(Document images with source code)
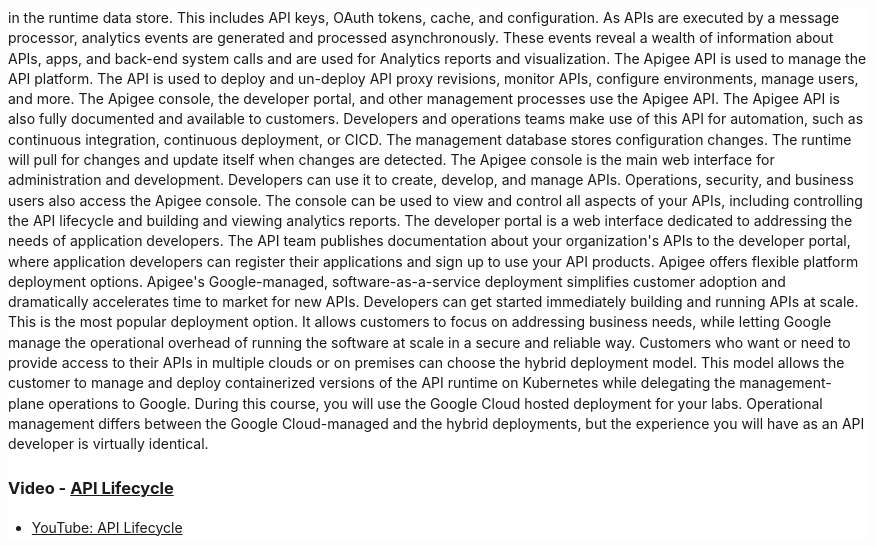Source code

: in the runtime data store. This includes API keys, OAuth tokens, cache, and configuration. As APIs are executed by a message processor, analytics events are generated and processed asynchronously. These events reveal a wealth of information about APIs, apps, and back-end system calls and are used for Analytics reports and visualization. The Apigee API is used to manage the API platform. The API is used to deploy and un-deploy API proxy revisions, monitor APIs, configure environments, manage users, and more. The Apigee console, the developer portal, and other management processes use the Apigee API. The Apigee API is also fully documented and available to customers. Developers and operations teams make use of this API for automation, such as continuous integration, continuous deployment, or CICD. The management database stores configuration changes. The runtime will pull for changes and update itself when changes are detected. The Apigee console is the main web interface for administration and development. Developers can use it to create, develop, and manage APIs. Operations, security, and business users also access the Apigee console. The console can be used to view and control all aspects of your APIs, including controlling the API lifecycle and building and viewing analytics reports. The developer portal is a web interface dedicated to addressing the needs of application developers. The API team publishes documentation about your organization's APIs to the developer portal, where application developers can register their applications and sign up to use your API products. Apigee offers flexible platform deployment options. Apigee's Google-managed, software-as-a-service deployment simplifies customer adoption and dramatically accelerates time to market for new APIs. Developers can get started immediately building and running APIs at scale. This is the most popular deployment option. It allows customers to focus on addressing business needs, while letting Google manage the operational overhead of running the software at scale in a secure and reliable way. Customers who want or need to provide access to their APIs in multiple clouds or on premises can choose the hybrid deployment model. This model allows the customer to manage and deploy containerized versions of the API runtime on Kubernetes while delegating the management-plane operations to Google. During this course, you will use the Google Cloud hosted deployment for your labs. Operational management differs between the Google Cloud-managed and the hybrid deployments, but the experience you will have as an API developer is virtually identical.

### Video - [API Lifecycle](https://www.cloudskillsboost.google/course_templates/254/video/347351)

- [YouTube: API Lifecycle](https://www.youtube.com/watch?v=TqOLSzaUYp8)
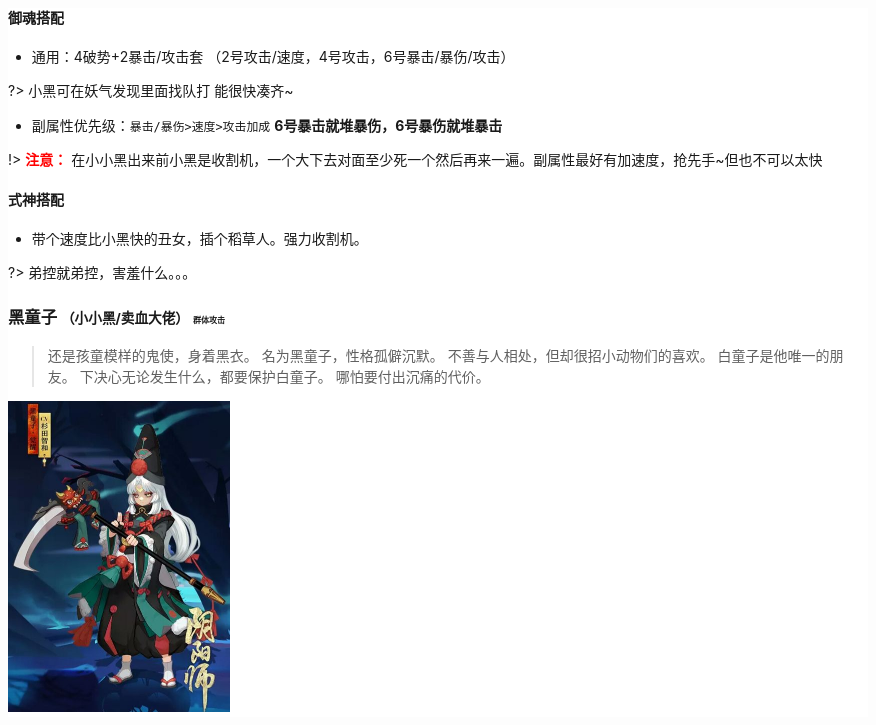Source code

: #### 御魂搭配

- 通用：4破势+2暴击/攻击套 （2号攻击/速度，4号攻击，6号暴击/暴伤/攻击）

?> 小黑可在妖气发现里面找队打 能很快凑齐~

- 副属性优先级：`暴击/暴伤>速度>攻击加成` **6号暴击就堆暴伤，6号暴伤就堆暴击**

!> **<font color=red>注意：</font>** 在小小黑出来前小黑是收割机，一个大下去对面至少死一个然后再来一遍。副属性最好有加速度，抢先手~但也不可以太快

#### 式神搭配

- 带个速度比小黑快的丑女，插个稻草人。强力收割机。

?> 弟控就弟控，害羞什么。。。

### 黑童子 <small>（小小黑/卖血大佬）</small> <small><small><small>`群体攻击`</small></small></small>

> 还是孩童模样的鬼使，身着黑衣。
名为黑童子，性格孤僻沉默。
不善与人相处，但却很招小动物们的喜欢。
白童子是他唯一的朋友。
下决心无论发生什么，都要保护白童子。
哪怕要付出沉痛的代价。

<img src="img/黑童子.png" style="zoom:50%">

TASK PROMPT:
Pictures are to be left out; the records above must be repeated word for word.

EXPECTED ANSWER:
Source code

: in the runtime data store. This includes API keys, OAuth tokens, cache, and configuration. As APIs are executed by a message processor, analytics events are generated and processed asynchronously. These events reveal a wealth of information about APIs, apps, and back-end system calls and are used for Analytics reports and visualization. The Apigee API is used to manage the API platform. The API is used to deploy and un-deploy API proxy revisions, monitor APIs, configure environments, manage users, and more. The Apigee console, the developer portal, and other management processes use the Apigee API. The Apigee API is also fully documented and available to customers. Developers and operations teams make use of this API for automation, such as continuous integration, continuous deployment, or CICD. The management database stores configuration changes. The runtime will pull for changes and update itself when changes are detected. The Apigee console is the main web interface for administration and development. Developers can use it to create, develop, and manage APIs. Operations, security, and business users also access the Apigee console. The console can be used to view and control all aspects of your APIs, including controlling the API lifecycle and building and viewing analytics reports. The developer portal is a web interface dedicated to addressing the needs of application developers. The API team publishes documentation about your organization's APIs to the developer portal, where application developers can register their applications and sign up to use your API products. Apigee offers flexible platform deployment options. Apigee's Google-managed, software-as-a-service deployment simplifies customer adoption and dramatically accelerates time to market for new APIs. Developers can get started immediately building and running APIs at scale. This is the most popular deployment option. It allows customers to focus on addressing business needs, while letting Google manage the operational overhead of running the software at scale in a secure and reliable way. Customers who want or need to provide access to their APIs in multiple clouds or on premises can choose the hybrid deployment model. This model allows the customer to manage and deploy containerized versions of the API runtime on Kubernetes while delegating the management-plane operations to Google. During this course, you will use the Google Cloud hosted deployment for your labs. Operational management differs between the Google Cloud-managed and the hybrid deployments, but the experience you will have as an API developer is virtually identical.

### Video - [API Lifecycle](https://www.cloudskillsboost.google/course_templates/254/video/347351)

- [YouTube: API Lifecycle](https://www.youtube.com/watch?v=TqOLSzaUYp8)
Source code

: #### 御魂搭配

- 通用：4破势+2暴击/攻击套 （2号攻击/速度，4号攻击，6号暴击/暴伤/攻击）

?> 小黑可在妖气发现里面找队打 能很快凑齐~

- 副属性优先级：`暴击/暴伤>速度>攻击加成` **6号暴击就堆暴伤，6号暴伤就堆暴击**

!> **<font color=red>注意：</font>** 在小小黑出来前小黑是收割机，一个大下去对面至少死一个然后再来一遍。副属性最好有加速度，抢先手~但也不可以太快

#### 式神搭配

- 带个速度比小黑快的丑女，插个稻草人。强力收割机。

?> 弟控就弟控，害羞什么。。。

### 黑童子 <small>（小小黑/卖血大佬）</small> <small><small><small>`群体攻击`</small></small></small>

> 还是孩童模样的鬼使，身着黑衣。
名为黑童子，性格孤僻沉默。
不善与人相处，但却很招小动物们的喜欢。
白童子是他唯一的朋友。
下决心无论发生什么，都要保护白童子。
哪怕要付出沉痛的代价。

<img src="img/黑童子.png" style="zoom:50%">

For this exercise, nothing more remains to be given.